#### READING TEXT:
Like the jazz albums recorded in this way, it is the ambient crowd noise that really makes it gripping listening.  If you compare the audience sound with any live album from the 70s and beyond, there is a certain sheen to it as if the producer has enhanced the noise to give the impression the people are going more crazy for it.  Granted, there's a lot more screaming and cheering in those later recordings but for some reason it feels to me as if these gig-goers pre-Beatles were having a better time.  Perhaps it's because this was a time when the hood of repression was being drawn back off the face of society.  What we're hearing isn't just the sound of people enthusiastic about the artist performing but of people being released from the multifarious torments of their daily lives by the Blues: this simple confined construct that somehow offers endless possibilities.

#### DATA SHOWN:
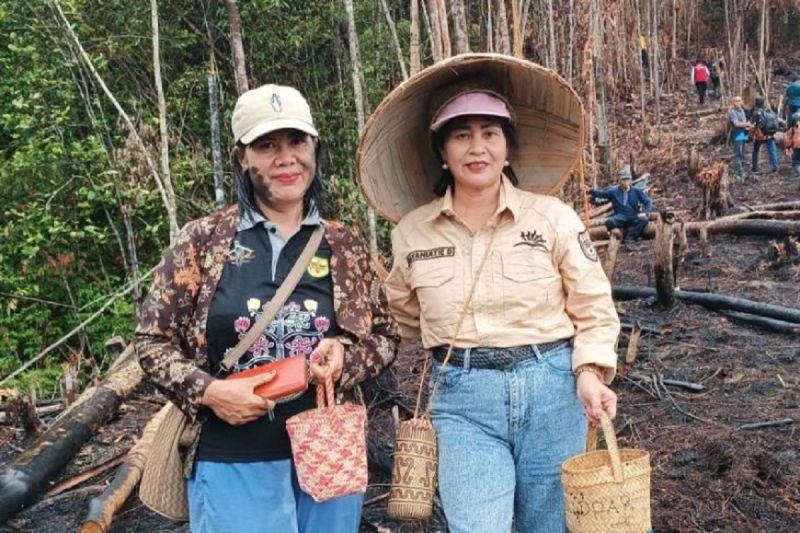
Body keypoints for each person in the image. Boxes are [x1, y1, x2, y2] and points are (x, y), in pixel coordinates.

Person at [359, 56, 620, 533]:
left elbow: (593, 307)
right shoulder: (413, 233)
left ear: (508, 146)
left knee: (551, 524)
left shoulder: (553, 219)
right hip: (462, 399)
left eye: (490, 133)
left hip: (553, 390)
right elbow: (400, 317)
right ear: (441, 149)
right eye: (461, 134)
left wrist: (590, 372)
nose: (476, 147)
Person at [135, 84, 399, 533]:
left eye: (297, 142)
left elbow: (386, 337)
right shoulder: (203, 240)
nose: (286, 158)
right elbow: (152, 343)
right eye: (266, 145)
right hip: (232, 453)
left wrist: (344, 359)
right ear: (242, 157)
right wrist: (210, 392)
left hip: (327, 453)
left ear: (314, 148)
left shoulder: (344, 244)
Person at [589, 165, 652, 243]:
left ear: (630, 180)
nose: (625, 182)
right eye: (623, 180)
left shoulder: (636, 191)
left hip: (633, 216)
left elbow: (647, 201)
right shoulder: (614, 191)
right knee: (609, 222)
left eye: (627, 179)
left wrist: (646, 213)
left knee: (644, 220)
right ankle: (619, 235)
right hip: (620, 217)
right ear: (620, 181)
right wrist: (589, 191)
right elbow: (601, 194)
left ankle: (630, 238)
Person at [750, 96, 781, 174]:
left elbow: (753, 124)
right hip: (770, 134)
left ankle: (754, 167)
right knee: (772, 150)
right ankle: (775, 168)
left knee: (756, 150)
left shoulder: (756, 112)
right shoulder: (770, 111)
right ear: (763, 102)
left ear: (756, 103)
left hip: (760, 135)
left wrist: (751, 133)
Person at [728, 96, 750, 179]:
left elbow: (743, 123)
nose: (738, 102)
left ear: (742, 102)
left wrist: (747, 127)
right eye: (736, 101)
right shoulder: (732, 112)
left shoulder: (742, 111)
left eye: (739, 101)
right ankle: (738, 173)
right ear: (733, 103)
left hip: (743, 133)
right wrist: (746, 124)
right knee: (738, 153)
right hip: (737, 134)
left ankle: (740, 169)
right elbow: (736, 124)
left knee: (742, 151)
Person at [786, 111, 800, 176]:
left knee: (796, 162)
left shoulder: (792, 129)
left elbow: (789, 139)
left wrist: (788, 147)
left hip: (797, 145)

==

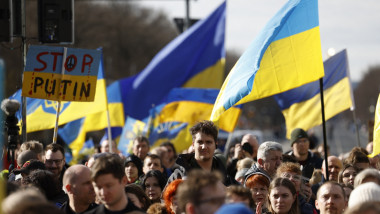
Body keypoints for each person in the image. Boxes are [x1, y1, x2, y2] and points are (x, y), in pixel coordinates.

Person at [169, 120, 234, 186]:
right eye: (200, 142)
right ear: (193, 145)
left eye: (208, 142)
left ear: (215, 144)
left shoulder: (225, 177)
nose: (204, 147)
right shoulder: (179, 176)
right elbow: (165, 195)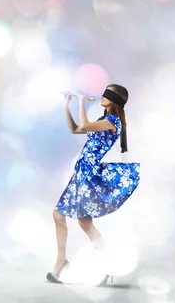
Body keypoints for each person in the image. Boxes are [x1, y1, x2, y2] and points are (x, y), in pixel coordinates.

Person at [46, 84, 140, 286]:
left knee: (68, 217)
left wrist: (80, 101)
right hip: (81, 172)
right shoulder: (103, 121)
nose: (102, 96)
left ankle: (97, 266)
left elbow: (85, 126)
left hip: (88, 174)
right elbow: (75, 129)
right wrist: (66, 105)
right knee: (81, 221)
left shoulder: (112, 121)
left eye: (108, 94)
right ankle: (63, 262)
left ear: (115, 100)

#### CHECK YOUR UNDERSTANDING:
1. Using the reading text on crowd noise in live recordings, answer these:
(a) What really makes the recording gripping listening?
(b) What impression does the enhanced audience sound on live albums from the 70s and beyond seem meant to give?
(c) How does the text describe the Blues?
2. Carry on the reading text about crowd noise on live recordings, picking up right after its last sentence.

#### RESPONSE LIST:
1.
(a) The ambient crowd noise.
(b) The impression that the people are going more crazy for it.
(c) As a simple confined construct that somehow offers endless possibilities.

2.
I don't go to blues nights and I'm not a particular fan of the style in general.  Perhaps that's because I haven't listened to very much that's good.  When something has a simple structure it becomes very easy to do badly. That said, I do ask a for a bit more from my progressions than the standard I, IV and V the vast majority of blues tunes are built on.  But my main objection to blues bands is the mix.  People don't leave enough space and you can never hear the fucking words cuz the guitar, bass and drums are all giving it way too large.

Muddy Waters, on the other hand, shows us here how it is to be done.  Clear vocals, plenty of space and a variety of rhythms are employed, which when set against the background of a bunch of people clearly having a wild time makes for a fun and interesting listen.  Not my bag, but a nice place to visit.